La plupart du temps, nous avons tellement peur de la réalité même du salut et de ses exigences, comme une lutte réelle qui exige une ascèse, un combat et des efforts et une résistance, que nous préférons : nous imaginer que le mal est en train de se détruire lui-même et que nous, tranquillement, nous pouvons continuer notre chemin en compagnie du Christ. Mais alors, où est le salut ? Si le Christ n'a pas livré combat contre lui, où est le Christ Sauveur ? Il n'est pas Sauveur. Et c'est pourquoi le Christ dit très bien, à la fin, qu'il est "l'homme fort" qui est venu dépouiller le démon de sa possession, de ce qu'il possédait, c'est-à-dire le monde. Mais c'est un véritable combat. Il faut que nous ayons une conception réaliste du salut. Le salut est une bagarre. Le salut est un affrontement avec les puissances de mal personnelles auxquelles nous sommes sans cesse en danger de succomber.

Ceci n'est pas pour dramatiser ou pour psychologiser l'œuvre du salut de Dieu, pour nous, mais c'est la réalité même de ce que nous éprouvons. Si nous ne luttons pas, si nous ne tenons pas ferme, alors le salut du Christ est une pure apparence. Le fait de séparer les adversaires : et de leur dire de se tenir tranquille, chacun dans son camp, en réalité, nous savons fort bien que cela n'est pas vrai. Puisque nous sommes en ce temps de Carême que la tradition nous présente comme un temps de lutte, ayons à cœur de voir là où dans notre vie il faut lutter.

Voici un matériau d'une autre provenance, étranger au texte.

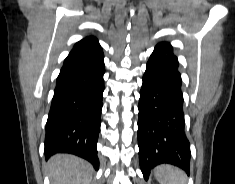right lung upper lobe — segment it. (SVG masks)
I'll return each mask as SVG.
<instances>
[{
  "label": "right lung upper lobe",
  "mask_w": 235,
  "mask_h": 184,
  "mask_svg": "<svg viewBox=\"0 0 235 184\" xmlns=\"http://www.w3.org/2000/svg\"><path fill=\"white\" fill-rule=\"evenodd\" d=\"M102 48L94 36H87L77 42L70 54H95L101 53Z\"/></svg>",
  "instance_id": "obj_1"
}]
</instances>
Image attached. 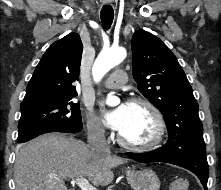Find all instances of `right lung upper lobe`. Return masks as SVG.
I'll return each mask as SVG.
<instances>
[{"label": "right lung upper lobe", "instance_id": "cb5924a9", "mask_svg": "<svg viewBox=\"0 0 221 190\" xmlns=\"http://www.w3.org/2000/svg\"><path fill=\"white\" fill-rule=\"evenodd\" d=\"M83 46L77 33L54 42L37 65L22 105L77 96Z\"/></svg>", "mask_w": 221, "mask_h": 190}]
</instances>
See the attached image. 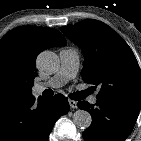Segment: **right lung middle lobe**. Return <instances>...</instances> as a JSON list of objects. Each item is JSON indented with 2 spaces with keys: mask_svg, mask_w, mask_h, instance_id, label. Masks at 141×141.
<instances>
[{
  "mask_svg": "<svg viewBox=\"0 0 141 141\" xmlns=\"http://www.w3.org/2000/svg\"><path fill=\"white\" fill-rule=\"evenodd\" d=\"M31 87L25 88L20 81L12 80L2 88V95L6 100L31 95Z\"/></svg>",
  "mask_w": 141,
  "mask_h": 141,
  "instance_id": "right-lung-middle-lobe-1",
  "label": "right lung middle lobe"
}]
</instances>
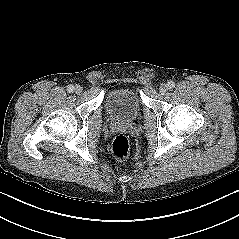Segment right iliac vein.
Wrapping results in <instances>:
<instances>
[{"instance_id": "63e3f726", "label": "right iliac vein", "mask_w": 239, "mask_h": 239, "mask_svg": "<svg viewBox=\"0 0 239 239\" xmlns=\"http://www.w3.org/2000/svg\"><path fill=\"white\" fill-rule=\"evenodd\" d=\"M74 91L76 94H81L83 89L81 86L77 85V86H75Z\"/></svg>"}]
</instances>
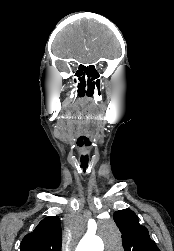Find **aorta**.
<instances>
[{
	"mask_svg": "<svg viewBox=\"0 0 174 251\" xmlns=\"http://www.w3.org/2000/svg\"><path fill=\"white\" fill-rule=\"evenodd\" d=\"M105 237V247L108 251H118L121 247V236L114 225L106 226L103 229ZM104 243L98 237L85 236L75 251H103Z\"/></svg>",
	"mask_w": 174,
	"mask_h": 251,
	"instance_id": "obj_1",
	"label": "aorta"
}]
</instances>
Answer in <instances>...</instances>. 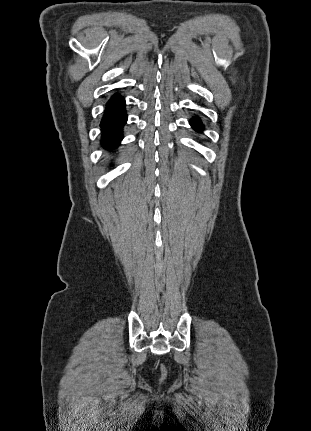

Ayons à cœur d'abord de voir nos démons personnels pour les regarder en face et, au besoin, de nous en prendre à eux. Si nous n'acceptons pas de les voir en face, nous risquons d'une manière ou d'une autre, de nous créer une foi, une dévotion, une religion pleine d'illusion car elle ne nous mettront pas en face de la réalité.